>>>>>

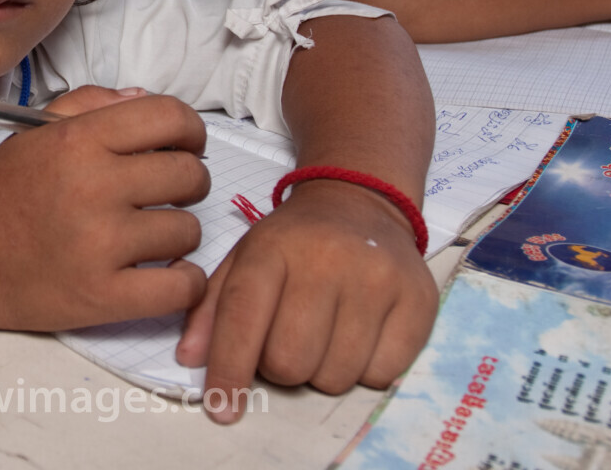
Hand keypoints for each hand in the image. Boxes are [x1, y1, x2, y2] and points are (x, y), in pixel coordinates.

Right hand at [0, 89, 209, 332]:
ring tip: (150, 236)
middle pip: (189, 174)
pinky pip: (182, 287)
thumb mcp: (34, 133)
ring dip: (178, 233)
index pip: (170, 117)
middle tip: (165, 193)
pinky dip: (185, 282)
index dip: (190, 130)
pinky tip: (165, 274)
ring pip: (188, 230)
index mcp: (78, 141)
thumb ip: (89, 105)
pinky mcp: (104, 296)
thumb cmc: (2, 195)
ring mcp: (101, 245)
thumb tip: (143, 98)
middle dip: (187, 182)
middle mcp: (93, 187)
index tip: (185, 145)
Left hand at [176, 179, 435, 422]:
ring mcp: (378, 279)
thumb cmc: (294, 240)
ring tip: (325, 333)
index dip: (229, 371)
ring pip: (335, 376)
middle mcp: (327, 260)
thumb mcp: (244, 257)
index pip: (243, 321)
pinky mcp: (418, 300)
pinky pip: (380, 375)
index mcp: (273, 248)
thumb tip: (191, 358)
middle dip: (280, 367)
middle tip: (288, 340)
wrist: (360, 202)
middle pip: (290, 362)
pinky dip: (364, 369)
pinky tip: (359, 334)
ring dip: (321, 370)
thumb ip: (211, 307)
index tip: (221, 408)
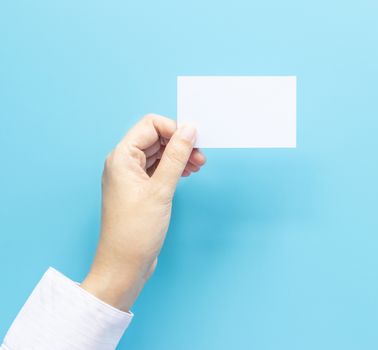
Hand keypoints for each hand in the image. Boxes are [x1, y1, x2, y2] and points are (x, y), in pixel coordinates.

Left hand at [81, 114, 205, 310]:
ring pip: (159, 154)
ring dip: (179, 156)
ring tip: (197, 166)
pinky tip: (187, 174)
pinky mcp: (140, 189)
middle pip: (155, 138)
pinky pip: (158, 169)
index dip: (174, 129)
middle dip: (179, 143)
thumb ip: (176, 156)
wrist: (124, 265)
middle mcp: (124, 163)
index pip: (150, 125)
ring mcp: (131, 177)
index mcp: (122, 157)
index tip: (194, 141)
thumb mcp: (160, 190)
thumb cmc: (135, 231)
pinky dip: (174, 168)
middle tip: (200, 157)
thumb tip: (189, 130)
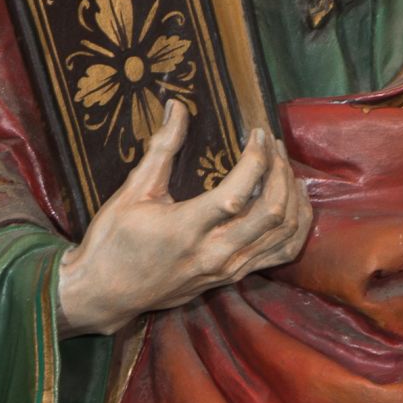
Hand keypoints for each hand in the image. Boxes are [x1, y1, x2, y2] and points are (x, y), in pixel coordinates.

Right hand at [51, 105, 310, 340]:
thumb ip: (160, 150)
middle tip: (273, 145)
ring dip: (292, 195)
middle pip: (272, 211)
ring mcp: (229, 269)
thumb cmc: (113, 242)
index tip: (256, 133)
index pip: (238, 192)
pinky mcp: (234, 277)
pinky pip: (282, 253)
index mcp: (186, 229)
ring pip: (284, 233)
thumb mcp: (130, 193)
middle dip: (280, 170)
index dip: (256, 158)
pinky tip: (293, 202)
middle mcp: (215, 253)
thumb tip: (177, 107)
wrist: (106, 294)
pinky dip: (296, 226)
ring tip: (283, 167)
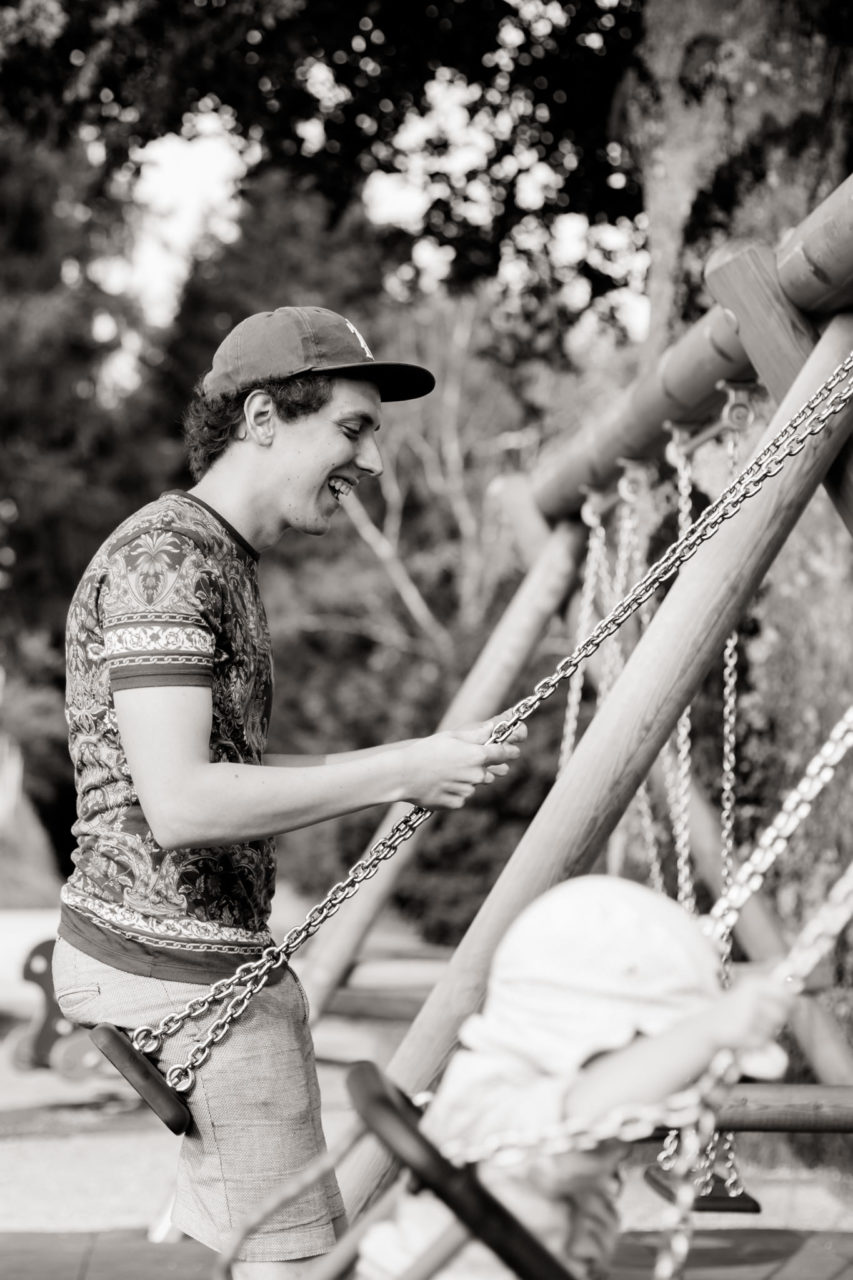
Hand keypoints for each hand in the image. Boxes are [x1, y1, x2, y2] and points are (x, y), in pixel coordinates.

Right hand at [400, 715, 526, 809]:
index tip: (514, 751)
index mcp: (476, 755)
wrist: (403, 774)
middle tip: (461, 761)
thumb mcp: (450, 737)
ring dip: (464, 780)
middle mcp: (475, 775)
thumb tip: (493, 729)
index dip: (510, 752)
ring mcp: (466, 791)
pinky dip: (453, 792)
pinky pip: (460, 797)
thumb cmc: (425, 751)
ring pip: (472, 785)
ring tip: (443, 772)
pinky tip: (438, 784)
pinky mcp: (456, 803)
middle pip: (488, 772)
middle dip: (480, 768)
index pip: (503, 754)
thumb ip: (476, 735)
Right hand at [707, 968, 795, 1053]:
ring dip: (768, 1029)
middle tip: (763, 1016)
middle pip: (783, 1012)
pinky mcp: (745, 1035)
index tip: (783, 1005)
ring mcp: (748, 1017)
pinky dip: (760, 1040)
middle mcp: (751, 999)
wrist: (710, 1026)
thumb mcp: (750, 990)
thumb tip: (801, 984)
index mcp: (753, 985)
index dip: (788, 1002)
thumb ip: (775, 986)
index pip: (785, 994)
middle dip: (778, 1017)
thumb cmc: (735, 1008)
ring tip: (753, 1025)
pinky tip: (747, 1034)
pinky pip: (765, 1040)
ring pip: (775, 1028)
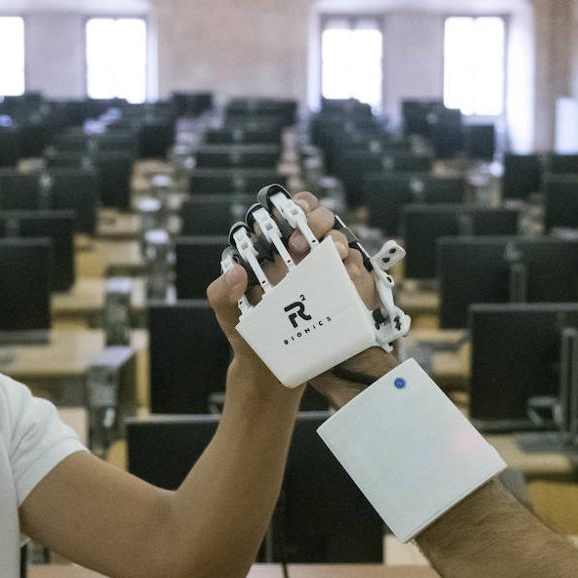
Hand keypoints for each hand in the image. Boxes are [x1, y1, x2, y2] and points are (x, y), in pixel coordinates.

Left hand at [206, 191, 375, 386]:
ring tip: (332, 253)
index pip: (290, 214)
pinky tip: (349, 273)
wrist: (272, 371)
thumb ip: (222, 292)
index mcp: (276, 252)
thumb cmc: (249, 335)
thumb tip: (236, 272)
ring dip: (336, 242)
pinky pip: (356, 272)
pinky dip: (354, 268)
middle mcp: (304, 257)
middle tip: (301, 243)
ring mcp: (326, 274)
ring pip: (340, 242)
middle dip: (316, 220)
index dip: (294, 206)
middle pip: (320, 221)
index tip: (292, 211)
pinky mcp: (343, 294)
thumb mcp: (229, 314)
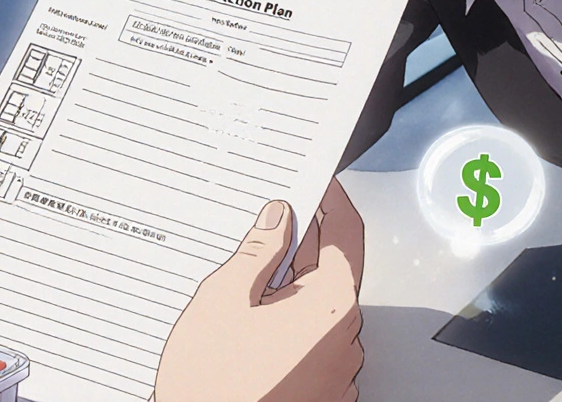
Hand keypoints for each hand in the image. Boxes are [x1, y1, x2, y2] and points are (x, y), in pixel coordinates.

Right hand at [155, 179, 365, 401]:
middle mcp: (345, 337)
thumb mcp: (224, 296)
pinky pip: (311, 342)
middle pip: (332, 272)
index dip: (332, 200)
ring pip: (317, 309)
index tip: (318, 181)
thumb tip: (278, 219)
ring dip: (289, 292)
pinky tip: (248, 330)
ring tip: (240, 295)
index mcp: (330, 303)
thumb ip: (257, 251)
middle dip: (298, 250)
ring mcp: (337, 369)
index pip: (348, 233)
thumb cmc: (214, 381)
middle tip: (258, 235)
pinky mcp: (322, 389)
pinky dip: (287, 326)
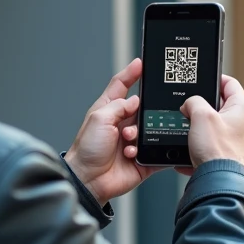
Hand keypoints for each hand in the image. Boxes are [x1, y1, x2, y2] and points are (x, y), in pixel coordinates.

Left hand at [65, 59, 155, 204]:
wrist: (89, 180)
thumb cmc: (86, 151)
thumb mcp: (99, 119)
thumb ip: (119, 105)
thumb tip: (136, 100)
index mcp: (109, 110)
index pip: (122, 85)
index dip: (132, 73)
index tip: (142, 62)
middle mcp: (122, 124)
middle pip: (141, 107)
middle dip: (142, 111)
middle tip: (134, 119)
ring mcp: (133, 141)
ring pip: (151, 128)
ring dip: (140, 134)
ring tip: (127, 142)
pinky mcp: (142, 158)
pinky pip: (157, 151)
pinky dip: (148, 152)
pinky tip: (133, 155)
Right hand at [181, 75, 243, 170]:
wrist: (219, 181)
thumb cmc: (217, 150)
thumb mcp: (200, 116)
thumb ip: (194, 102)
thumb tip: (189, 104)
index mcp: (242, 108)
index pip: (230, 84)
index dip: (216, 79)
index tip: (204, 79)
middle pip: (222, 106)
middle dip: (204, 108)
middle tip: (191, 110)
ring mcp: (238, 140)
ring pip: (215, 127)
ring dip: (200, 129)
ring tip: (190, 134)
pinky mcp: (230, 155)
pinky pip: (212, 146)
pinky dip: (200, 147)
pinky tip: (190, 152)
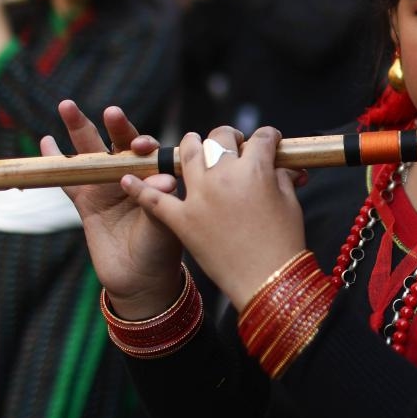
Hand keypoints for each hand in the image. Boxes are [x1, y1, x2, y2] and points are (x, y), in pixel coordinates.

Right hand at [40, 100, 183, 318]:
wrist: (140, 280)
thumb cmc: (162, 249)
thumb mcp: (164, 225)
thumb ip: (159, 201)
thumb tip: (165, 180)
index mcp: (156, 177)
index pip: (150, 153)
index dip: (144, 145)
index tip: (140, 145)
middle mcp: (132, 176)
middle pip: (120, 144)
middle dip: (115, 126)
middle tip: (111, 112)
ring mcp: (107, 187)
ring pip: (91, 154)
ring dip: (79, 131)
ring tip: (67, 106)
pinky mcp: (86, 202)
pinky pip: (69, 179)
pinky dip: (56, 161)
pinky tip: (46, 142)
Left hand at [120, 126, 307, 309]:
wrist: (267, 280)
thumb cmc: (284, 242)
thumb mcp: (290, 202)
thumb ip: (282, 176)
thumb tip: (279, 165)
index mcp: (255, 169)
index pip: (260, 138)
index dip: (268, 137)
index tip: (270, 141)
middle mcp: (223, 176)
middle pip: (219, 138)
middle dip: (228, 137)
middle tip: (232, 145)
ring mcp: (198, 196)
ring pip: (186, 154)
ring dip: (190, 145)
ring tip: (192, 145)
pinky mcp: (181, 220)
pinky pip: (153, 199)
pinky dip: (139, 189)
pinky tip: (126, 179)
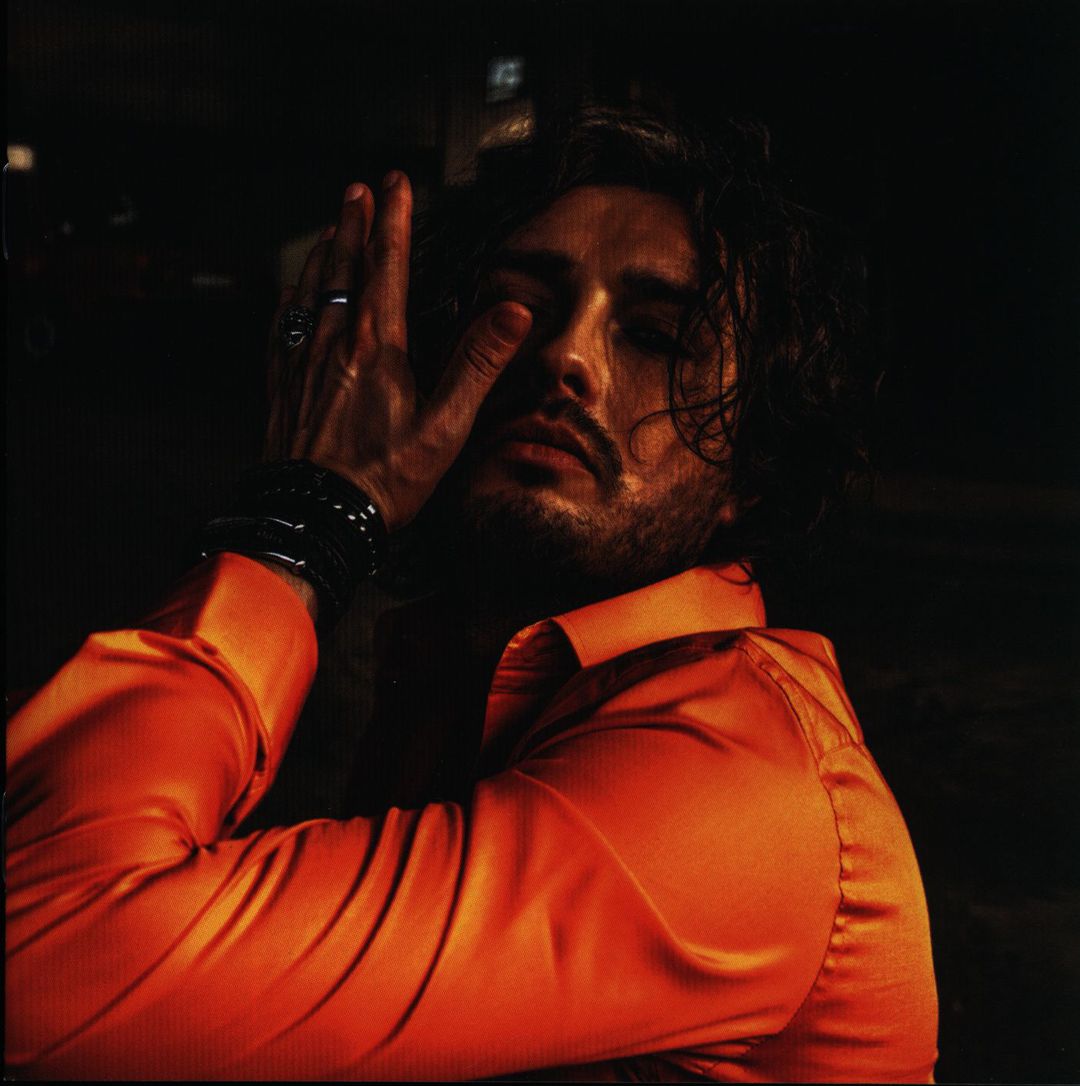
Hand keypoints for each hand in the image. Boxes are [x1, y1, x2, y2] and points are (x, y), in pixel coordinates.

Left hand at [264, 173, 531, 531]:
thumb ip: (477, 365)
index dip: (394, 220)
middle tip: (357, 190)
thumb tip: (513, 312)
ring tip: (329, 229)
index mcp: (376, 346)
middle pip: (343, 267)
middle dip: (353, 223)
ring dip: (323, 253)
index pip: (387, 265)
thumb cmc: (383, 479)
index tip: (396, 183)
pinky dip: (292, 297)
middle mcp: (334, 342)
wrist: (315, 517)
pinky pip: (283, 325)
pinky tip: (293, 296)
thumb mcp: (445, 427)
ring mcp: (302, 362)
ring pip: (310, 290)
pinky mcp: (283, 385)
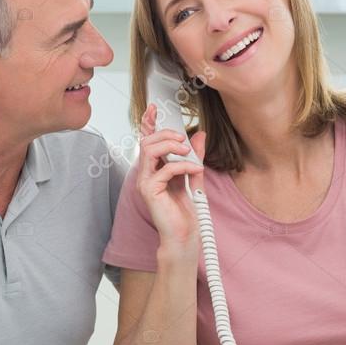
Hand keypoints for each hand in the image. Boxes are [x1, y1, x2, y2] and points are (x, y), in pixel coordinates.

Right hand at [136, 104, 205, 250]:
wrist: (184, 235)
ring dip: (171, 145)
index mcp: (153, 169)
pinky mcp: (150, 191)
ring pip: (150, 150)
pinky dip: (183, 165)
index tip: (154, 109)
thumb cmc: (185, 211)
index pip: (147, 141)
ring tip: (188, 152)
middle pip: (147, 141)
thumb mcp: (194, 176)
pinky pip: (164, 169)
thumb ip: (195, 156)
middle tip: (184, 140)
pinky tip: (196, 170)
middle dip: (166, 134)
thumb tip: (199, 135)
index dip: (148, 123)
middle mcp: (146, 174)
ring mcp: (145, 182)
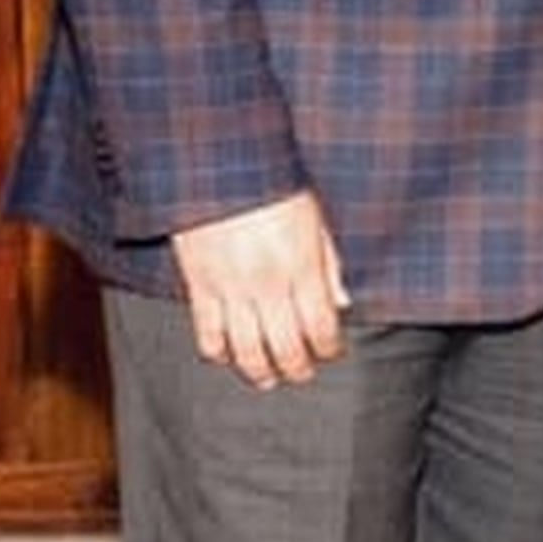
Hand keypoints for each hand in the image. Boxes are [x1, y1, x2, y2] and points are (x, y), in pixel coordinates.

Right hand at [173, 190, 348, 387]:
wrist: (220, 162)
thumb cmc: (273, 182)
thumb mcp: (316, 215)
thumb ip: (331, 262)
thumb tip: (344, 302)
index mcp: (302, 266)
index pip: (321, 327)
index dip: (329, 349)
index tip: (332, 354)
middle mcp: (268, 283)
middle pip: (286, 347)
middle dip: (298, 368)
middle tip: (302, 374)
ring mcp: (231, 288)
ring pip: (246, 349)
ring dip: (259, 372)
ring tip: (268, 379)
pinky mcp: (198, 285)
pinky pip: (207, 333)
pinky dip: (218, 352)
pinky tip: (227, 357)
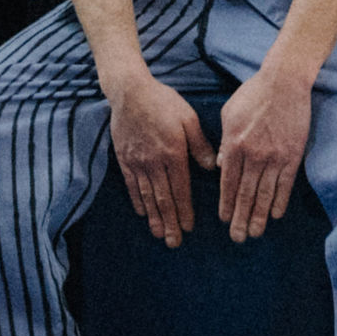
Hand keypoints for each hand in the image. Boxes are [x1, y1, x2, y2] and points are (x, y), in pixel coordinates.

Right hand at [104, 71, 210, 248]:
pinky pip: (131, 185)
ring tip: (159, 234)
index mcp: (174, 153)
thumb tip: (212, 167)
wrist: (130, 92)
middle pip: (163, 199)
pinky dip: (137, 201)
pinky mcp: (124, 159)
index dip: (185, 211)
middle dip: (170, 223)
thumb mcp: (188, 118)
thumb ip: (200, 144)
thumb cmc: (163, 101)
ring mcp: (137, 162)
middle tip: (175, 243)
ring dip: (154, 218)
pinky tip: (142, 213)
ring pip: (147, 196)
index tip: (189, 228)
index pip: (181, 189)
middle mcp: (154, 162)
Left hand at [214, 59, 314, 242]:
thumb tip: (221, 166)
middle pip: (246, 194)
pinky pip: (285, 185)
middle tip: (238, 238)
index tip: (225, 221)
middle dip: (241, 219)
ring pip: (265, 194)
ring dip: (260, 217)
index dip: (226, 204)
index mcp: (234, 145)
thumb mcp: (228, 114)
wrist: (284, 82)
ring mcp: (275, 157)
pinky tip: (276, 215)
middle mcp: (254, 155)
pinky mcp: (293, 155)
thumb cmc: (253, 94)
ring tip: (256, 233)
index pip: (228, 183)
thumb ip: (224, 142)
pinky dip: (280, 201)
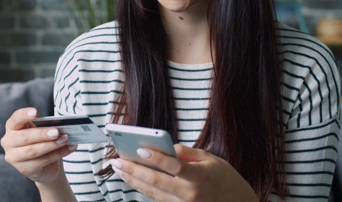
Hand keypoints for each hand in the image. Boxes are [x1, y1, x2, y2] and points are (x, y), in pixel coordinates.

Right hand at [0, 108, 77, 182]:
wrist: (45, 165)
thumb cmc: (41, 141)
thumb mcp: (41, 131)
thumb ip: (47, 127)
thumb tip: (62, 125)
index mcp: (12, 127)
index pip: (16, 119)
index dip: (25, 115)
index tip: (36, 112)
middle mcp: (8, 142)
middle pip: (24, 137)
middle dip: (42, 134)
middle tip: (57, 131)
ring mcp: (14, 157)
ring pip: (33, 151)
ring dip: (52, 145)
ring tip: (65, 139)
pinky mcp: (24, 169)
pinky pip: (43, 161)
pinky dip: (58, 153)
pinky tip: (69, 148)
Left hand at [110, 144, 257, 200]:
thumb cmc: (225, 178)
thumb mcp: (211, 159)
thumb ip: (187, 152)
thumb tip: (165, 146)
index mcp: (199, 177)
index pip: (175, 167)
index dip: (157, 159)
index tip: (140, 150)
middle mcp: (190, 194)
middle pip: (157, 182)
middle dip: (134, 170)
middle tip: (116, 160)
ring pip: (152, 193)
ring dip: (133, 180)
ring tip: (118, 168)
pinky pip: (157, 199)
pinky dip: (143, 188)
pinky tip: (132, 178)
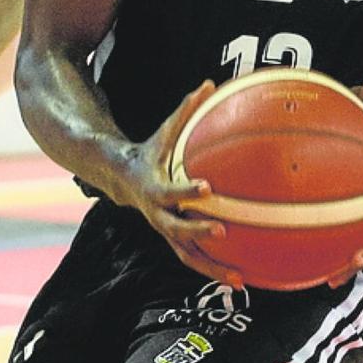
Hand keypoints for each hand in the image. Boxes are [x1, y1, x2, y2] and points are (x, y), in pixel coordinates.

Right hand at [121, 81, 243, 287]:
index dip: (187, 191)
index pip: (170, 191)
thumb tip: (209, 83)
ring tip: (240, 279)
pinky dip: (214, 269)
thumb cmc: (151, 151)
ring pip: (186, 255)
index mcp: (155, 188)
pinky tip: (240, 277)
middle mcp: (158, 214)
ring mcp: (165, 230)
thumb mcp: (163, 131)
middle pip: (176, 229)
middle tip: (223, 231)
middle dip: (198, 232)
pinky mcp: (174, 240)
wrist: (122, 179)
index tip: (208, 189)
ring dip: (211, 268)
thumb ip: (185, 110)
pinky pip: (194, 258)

<<<<<

- YOUR TASK -
In the listing above, find the line with "ring mcp: (133, 141)" and the line with "index mcp: (156, 177)". Set down both and every line between them, minus the pictures.

- ANSWER TO THE EXERCISE -
ring mcp: (133, 141)
ring pip: (151, 128)
ring dip: (140, 134)
ring tip: (127, 142)
pinky mcp: (142, 158)
pinky pip: (157, 151)
pinky dip: (148, 152)
pinky tip: (133, 155)
Right hand at [181, 75, 243, 170]:
wrist: (219, 181)
thumb cmc: (217, 150)
thumb mcp: (200, 116)
thumb ip: (194, 102)
thumb tip: (189, 104)
index mcp: (242, 108)
index pip: (230, 84)
index dip: (216, 79)
index tip: (204, 79)
middle pip: (222, 106)
middle dip: (204, 108)
middle tip: (191, 110)
ring mcp: (238, 140)
ring pip: (215, 127)
ring dip: (200, 129)
ring tip: (190, 134)
pinky mcp: (230, 155)
pinky pip: (212, 146)
pinky dip: (200, 147)
pinky tip: (190, 152)
Hand keypoints for each hand in the image. Boxes are [x1, y1, x2, y2] and points are (x, y), in pixel coordinates.

Right hand at [40, 100, 183, 318]:
wrist: (140, 280)
thumb cmc: (162, 249)
thumb mcp: (164, 225)
thumb ip: (159, 201)
thumb tip: (165, 180)
index mcp: (156, 177)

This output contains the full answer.